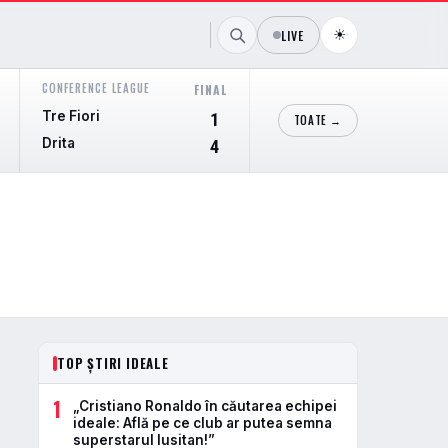
☀
LIVE
CONFERENCE LEAGUE
CONFERENCE LEAGUE
FINAL
FIN
Tre Fiori
Hibernian
1
TOATE →
Drita
Shkendija
4
TOP ȘTIRI IDEALE
1
„Cristiano Ronaldo în căutarea echipei
ideale: Află pe ce club ar putea semna
superstarul lusitan!”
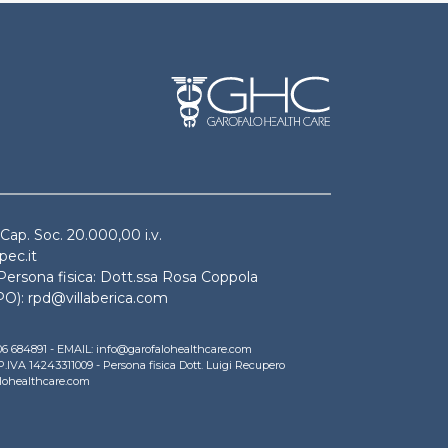
 Cap. Soc. 20.000,00 i.v.
pec.it
 Persona fisica: Dott.ssa Rosa Coppola
PO): rpd@villaberica.com
A.
9 06 684891 - EMAIL: info@garofalohealthcare.com
 P.IVA 14243311009 - Persona fisica Dott. Luigi Recupero
alohealthcare.com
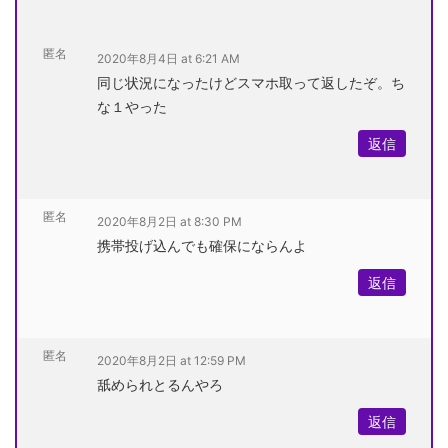
匿名
2020年8月4日 at 6:21 AM
同じ状況になったけどスマホ取って返したぞ。ち
な１やった
返信
匿名
2020年8月2日 at 8:30 PM
携帯投げ込んでも確保にならんよ
返信
匿名
2020年8月2日 at 12:59 PM
舐められとるんやろ
返信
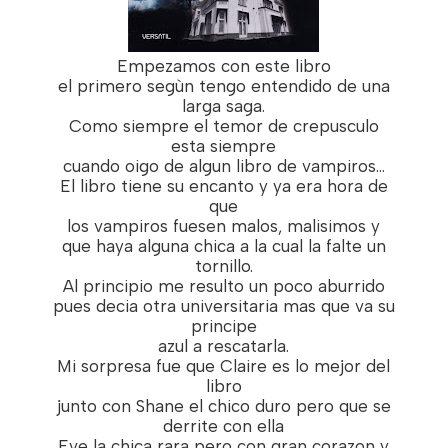
Empezamos con este libro
el primero segùn tengo entendido de una
larga saga.
Como siempre el temor de crepusculo
esta siempre
cuando oigo de algun libro de vampiros...
El libro tiene su encanto y ya era hora de
que
los vampiros fuesen malos, malisimos y
que haya alguna chica a la cual la falte un
tornillo.
Al principio me resulto un poco aburrido
pues decia otra universitaria mas que va su
principe
azul a rescatarla.
Mi sorpresa fue que Claire es lo mejor del
libro
junto con Shane el chico duro pero que se
derrite con ella
Eve la chica rara pero con gran corazon y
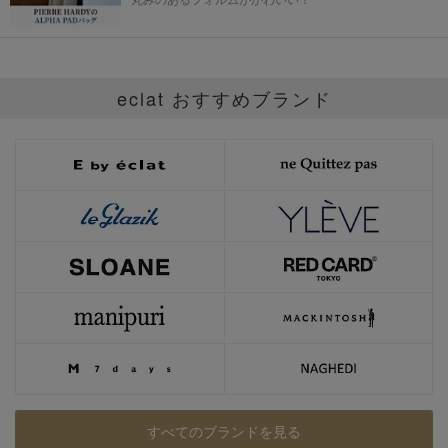
eclat おすすめブランド
すべてのブランドを見る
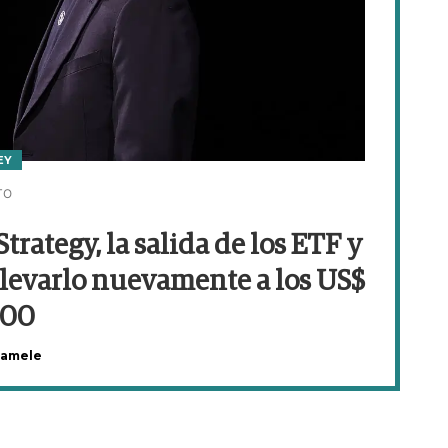
EY
TO
Strategy, la salida de los ETF y
llevarlo nuevamente a los US$
000
Jamele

The problem – The answer must be an exact transcription of the lines from the one holding "Como siempre el temor de crepusculo" to the last line of the entries above, with no pictures and nothing else.

Problem solution –
Como siempre el temor de crepusculo
esta siempre
cuando oigo de algun libro de vampiros...
El libro tiene su encanto y ya era hora de
que
los vampiros fuesen malos, malisimos y
que haya alguna chica a la cual la falte un
tornillo.
Al principio me resulto un poco aburrido
pues decia otra universitaria mas que va su
principe
azul a rescatarla.
Mi sorpresa fue que Claire es lo mejor del
libro
junto con Shane el chico duro pero que se
derrite con ella
Eve la chica rara pero con gran corazon y
eclat おすすめブランド
すべてのブランドを見る
EY
TO
Strategy, la salida de los ETF y
llevarlo nuevamente a los US$
000
Jamele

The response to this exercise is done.